<<<<
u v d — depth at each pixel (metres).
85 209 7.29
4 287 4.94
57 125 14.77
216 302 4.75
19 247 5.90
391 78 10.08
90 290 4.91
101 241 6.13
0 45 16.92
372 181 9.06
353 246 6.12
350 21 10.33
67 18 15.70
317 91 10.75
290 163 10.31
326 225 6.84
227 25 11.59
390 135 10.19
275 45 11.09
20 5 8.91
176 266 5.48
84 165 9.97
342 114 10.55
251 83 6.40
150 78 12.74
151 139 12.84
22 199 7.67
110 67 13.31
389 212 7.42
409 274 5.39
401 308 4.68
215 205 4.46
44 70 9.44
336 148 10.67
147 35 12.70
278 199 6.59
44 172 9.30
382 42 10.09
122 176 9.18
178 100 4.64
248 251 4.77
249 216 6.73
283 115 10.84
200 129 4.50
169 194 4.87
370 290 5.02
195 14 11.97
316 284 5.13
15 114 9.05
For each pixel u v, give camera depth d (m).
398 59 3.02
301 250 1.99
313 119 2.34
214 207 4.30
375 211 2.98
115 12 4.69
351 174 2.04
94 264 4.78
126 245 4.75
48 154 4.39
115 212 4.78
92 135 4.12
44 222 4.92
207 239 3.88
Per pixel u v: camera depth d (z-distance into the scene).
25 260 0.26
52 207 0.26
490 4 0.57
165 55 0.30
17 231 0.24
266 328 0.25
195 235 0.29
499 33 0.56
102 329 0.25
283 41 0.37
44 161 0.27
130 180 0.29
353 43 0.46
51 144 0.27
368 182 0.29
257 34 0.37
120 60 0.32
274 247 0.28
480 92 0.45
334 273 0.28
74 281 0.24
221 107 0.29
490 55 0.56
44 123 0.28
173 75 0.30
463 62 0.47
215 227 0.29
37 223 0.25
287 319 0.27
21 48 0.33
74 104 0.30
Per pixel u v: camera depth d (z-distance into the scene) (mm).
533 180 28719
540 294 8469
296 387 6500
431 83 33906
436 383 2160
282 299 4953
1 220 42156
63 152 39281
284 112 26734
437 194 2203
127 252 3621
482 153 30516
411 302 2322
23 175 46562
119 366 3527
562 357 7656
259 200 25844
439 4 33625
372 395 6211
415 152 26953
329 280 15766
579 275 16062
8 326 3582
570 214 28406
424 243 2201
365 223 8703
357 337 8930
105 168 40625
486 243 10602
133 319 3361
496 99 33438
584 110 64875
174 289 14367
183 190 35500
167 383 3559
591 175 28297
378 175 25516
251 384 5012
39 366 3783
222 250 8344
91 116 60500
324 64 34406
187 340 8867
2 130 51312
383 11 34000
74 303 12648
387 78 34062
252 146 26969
>>>>
(GOAL OF THE EXERCISE):
Line by line, reproduce the material exactly.

(TASK SOLUTION):
u v d — depth at each pixel (metres).
85 209 7.29
4 287 4.94
57 125 14.77
216 302 4.75
19 247 5.90
391 78 10.08
90 290 4.91
101 241 6.13
0 45 16.92
372 181 9.06
353 246 6.12
350 21 10.33
67 18 15.70
317 91 10.75
290 163 10.31
326 225 6.84
227 25 11.59
390 135 10.19
275 45 11.09
20 5 8.91
176 266 5.48
84 165 9.97
342 114 10.55
251 83 6.40
150 78 12.74
151 139 12.84
22 199 7.67
110 67 13.31
389 212 7.42
409 274 5.39
401 308 4.68
215 205 4.46
44 70 9.44
336 148 10.67
147 35 12.70
278 199 6.59
44 172 9.30
382 42 10.09
122 176 9.18
178 100 4.64
248 251 4.77
249 216 6.73
283 115 10.84
200 129 4.50
169 194 4.87
370 290 5.02
195 14 11.97
316 284 5.13
15 114 9.05
For each pixel u v, give camera depth d (m).
398 59 3.02
301 250 1.99
313 119 2.34
214 207 4.30
375 211 2.98
115 12 4.69
351 174 2.04
94 264 4.78
126 245 4.75
48 154 4.39
115 212 4.78
92 135 4.12
44 222 4.92
207 239 3.88
Per pixel u v: camera depth d (z-distance into the scene).
25 260 0.26
52 207 0.26
490 4 0.57
165 55 0.30
17 231 0.24
266 328 0.25
195 235 0.29
499 33 0.56
102 329 0.25
283 41 0.37
44 161 0.27
130 180 0.29
353 43 0.46
51 144 0.27
368 182 0.29
257 34 0.37
120 60 0.32
274 247 0.28
480 92 0.45
334 273 0.28
74 281 0.24
221 107 0.29
490 55 0.56
44 123 0.28
173 75 0.30
463 62 0.47
215 227 0.29
37 223 0.25
287 319 0.27
21 48 0.33
74 104 0.30
Per pixel u v: camera depth d (z-distance into the scene) (mm).
533 180 28719
540 294 8469
296 387 6500
431 83 33906
436 383 2160
282 299 4953
1 220 42156
63 152 39281
284 112 26734
437 194 2203
127 252 3621
482 153 30516
411 302 2322
23 175 46562
119 366 3527
562 357 7656
259 200 25844
439 4 33625
372 395 6211
415 152 26953
329 280 15766
579 275 16062
8 326 3582
570 214 28406
424 243 2201
365 223 8703
357 337 8930
105 168 40625
486 243 10602
133 319 3361
496 99 33438
584 110 64875
174 289 14367
183 190 35500
167 383 3559
591 175 28297
378 175 25516
251 384 5012
39 366 3783
222 250 8344
91 116 60500
324 64 34406
187 340 8867
2 130 51312
383 11 34000
74 303 12648
387 78 34062
252 146 26969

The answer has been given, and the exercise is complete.